Genres haben mit den Erwartungen der Leser zu tun. Bücher mit ähnlichen Schauplätzen, Charakteren und Handlungsabläufen werden anhand dieser Ähnlichkeiten einem Genre zugeordnet. In einen Western gehören demnach Cowboys und Indianer. Stehen sich zwei Männer in einer leeren Straße gegenüber, erwarten Leser eine Schießerei. In Horrorgeschichten muss das Böse umgehen, oft blutig. Bleiben solche Erwartungen an das Genre unerfüllt, ist der Leser enttäuscht.
Wer schreibt, muss sich irgendwann die Frage stellen, welchem Genre das Manuskript zugeordnet werden kann. Agenten und Verlage vertreten oft nur Literatur bestimmter Genres. Lässt sich ein eingereichtes Manuskript nicht eindeutig einem Genre zuordnen, wird es ungeachtet seiner anderen Qualitäten abgelehnt. Auch Self-Publisher müssen sich fragen, für welches Publikum sie schreiben. Spätestens, wenn Sie Kategorien und Schlagwörter angeben sollen, ist eine Entscheidung fällig.
Liest man Ratgeber über das Schreiben, finden sich keine klaren Aussagen darüber, wann das Genre festgelegt werden sollte.

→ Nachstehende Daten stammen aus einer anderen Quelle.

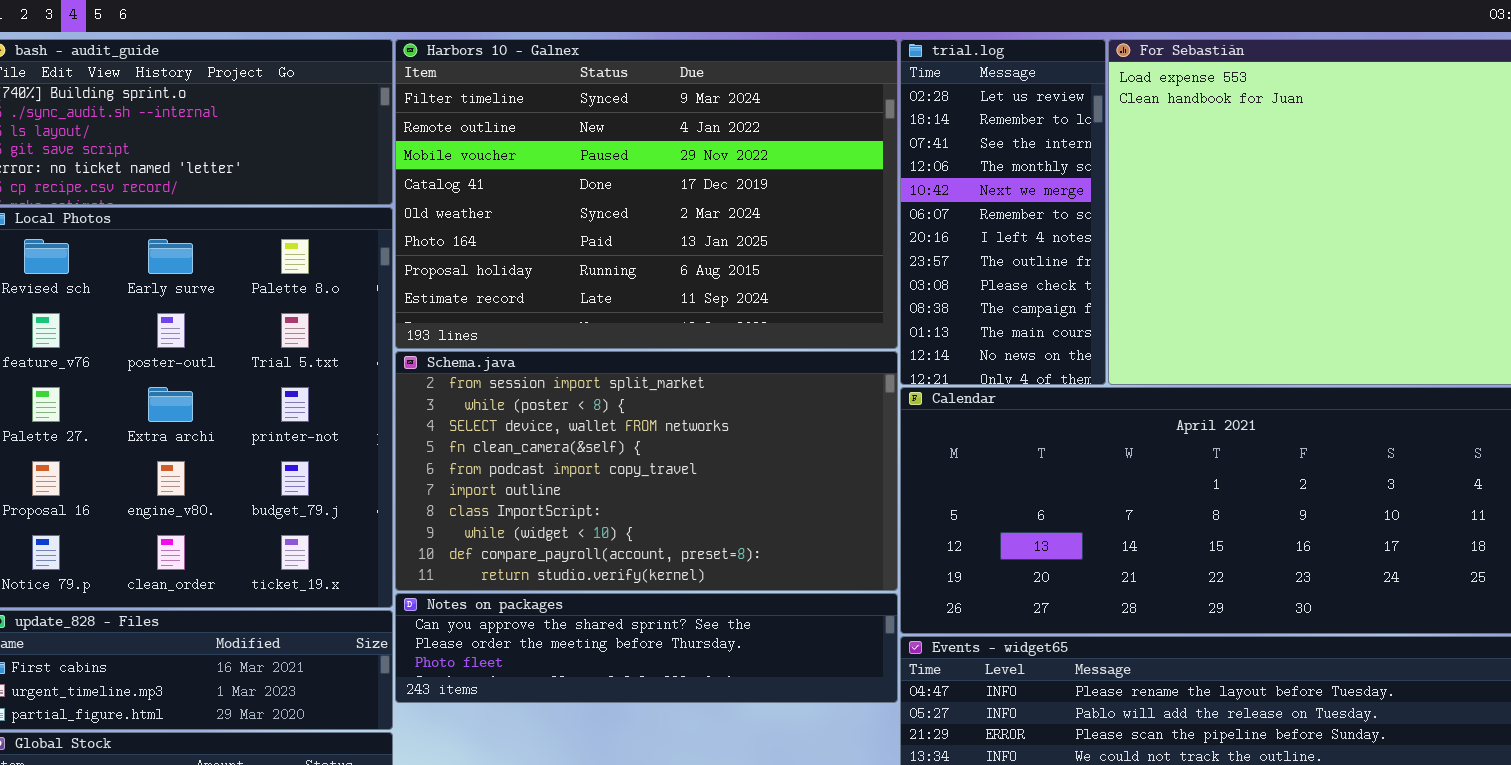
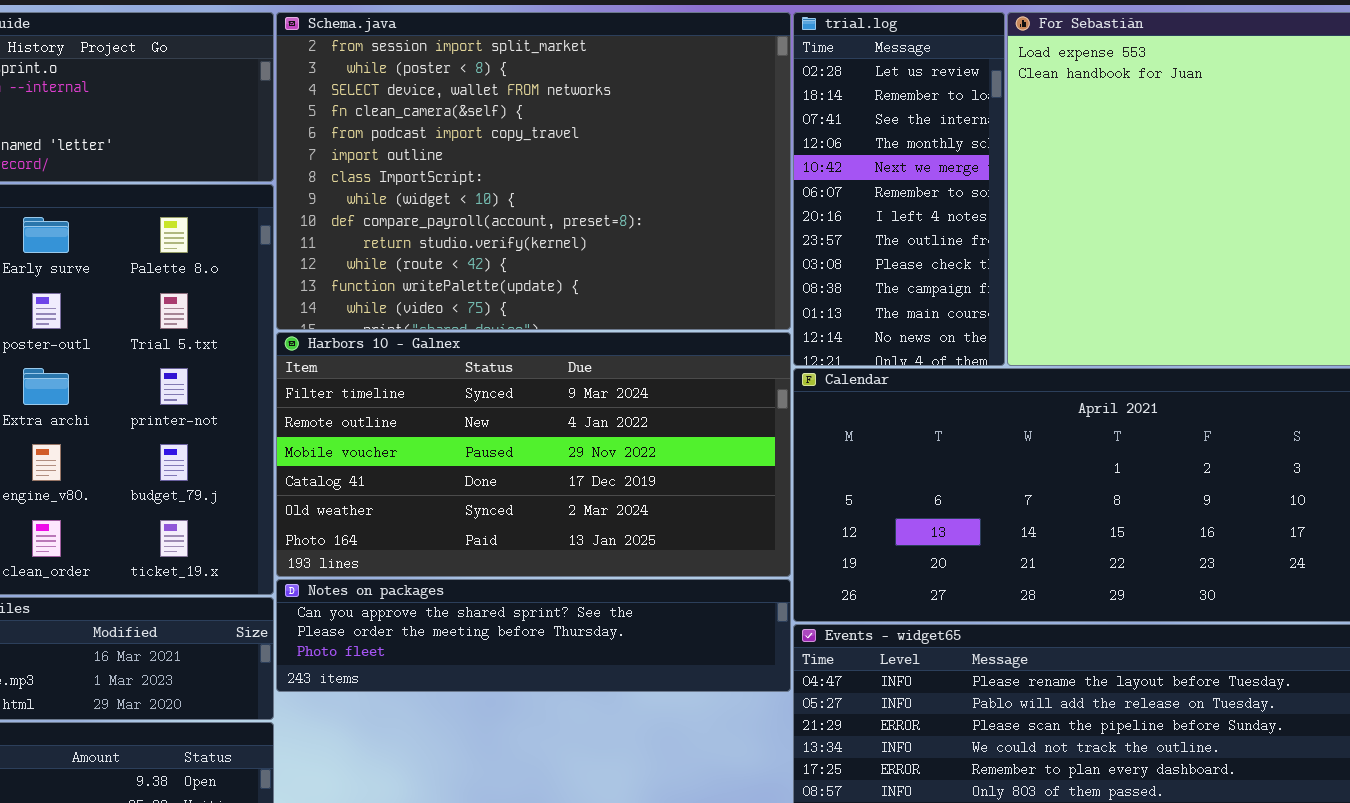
Harbors 10 - Galnex: [395,39,898,349] -> [276,332,791,577], moved, resized
Schema.java: [395,351,898,591] -> [276,12,791,330], moved, resized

Es lassen sich zwei Strömungen ausmachen, die ich im Folgenden vorstellen möchte.
Erst schreiben, dann das Genre finden?
Etwa die Hälfte der Ratgeber empfiehlt, zunächst einfach den Ideen zu folgen und den ersten Entwurf zu schreiben. Während der ersten Durchsicht sollten Autoren dann auf Hinweise achten, welchem Genre der Text zugeordnet werden könnte. In den weiteren Bearbeitungsphasen nimmt der Autor Veränderungen in Hinblick auf das Genre vor, bis der Text den Erwartungen an das Genre entspricht.
Vorteile dieser Arbeitsweise
Der Autor ist bei der Entwicklung seines Themas und seiner Ideen frei und unterliegt lediglich seinen eigenen Ansprüchen hinsichtlich Thema, Charaktere, Sprache, Komplexität der Handlung. Dies begünstigt die Entstehung eines individuellen Ausgangstextes. Stereotype Charaktere und Handlungsmuster können so nicht entstehen.
Nachteile dieser Arbeitsweise
Der erste Entwurf kann Elemente eines bestimmten Genres enthalten, ebenso gut auch Elemente verschiedener Genres. Die Überarbeitung kann im letzten Fall zeitaufwändig sein, wenn große Teile des Textes einem Genre angepasst werden müssen.
Erst das Genre festlegen, dann schreiben?
Besonders Verfechter des geplanten Schreibens empfehlen, sich zunächst für ein Genre zu entscheiden und anschließend den Text gemäß der Erwartungen an das Genre zu entwickeln.
Vorteile dieser Arbeitsweise
Wer anhand eines Handlungsplans schreibt, spart bei der Erstellung des ersten Entwurfs Zeit. Die Anforderungen des gewählten Genres können in jeder Szene berücksichtigt werden. Da die Leserschaft von Anfang an festgelegt ist, lässt sich die Marketingstrategie leicht entwickeln.
Nachteile dieser Arbeitsweise
Der Arbeitsplan und die Festlegung des Genres verführen möglicherweise, die Erwartungen der Leserschaft zu übererfüllen. Dem Text droht das Abgleiten in die Vorhersagbarkeit. In den Bearbeitungsphasen ist es notwendig zu prüfen, welche stilistischen Elemente abgeschwächt oder herausgenommen werden sollten.
Wenn Sie schreiben …
Wenn Sie schreiben, sollten Sie immer einen Weg wählen, der Ihrem persönlichen Arbeitsstil entspricht. Gleichgültig, ob Sie jede Szene im Voraus entwickeln oder spontan schreiben, setzen Sie sich selbst Regeln, die Sie für die Dauer Ihrer Arbeitsphase einhalten.
Wahrscheinlich wissen Sie immer vor dem Schreiben ungefähr, wohin Ihre Geschichte Sie führen soll. Was Ihnen fehlt, ist oft nur die Bezeichnung des Genres. Notieren Sie sich, was Sie mit Ihrem Buch aussagen möchten. Oft entdecken Sie auf diese Weise Ihr Genre.
Möglicherweise hilft Ihnen ein Blick in Ihr Bücherregal weiter. Wenn Sie selbst am liebsten Liebesromane lesen, schreiben Sie vermutlich keinen Krimi. Aber manche Autoren sind so vielseitig, sowohl beim Lesen als auch beim Schreiben, dass sie sich in verschiedenen Genres wohlfühlen.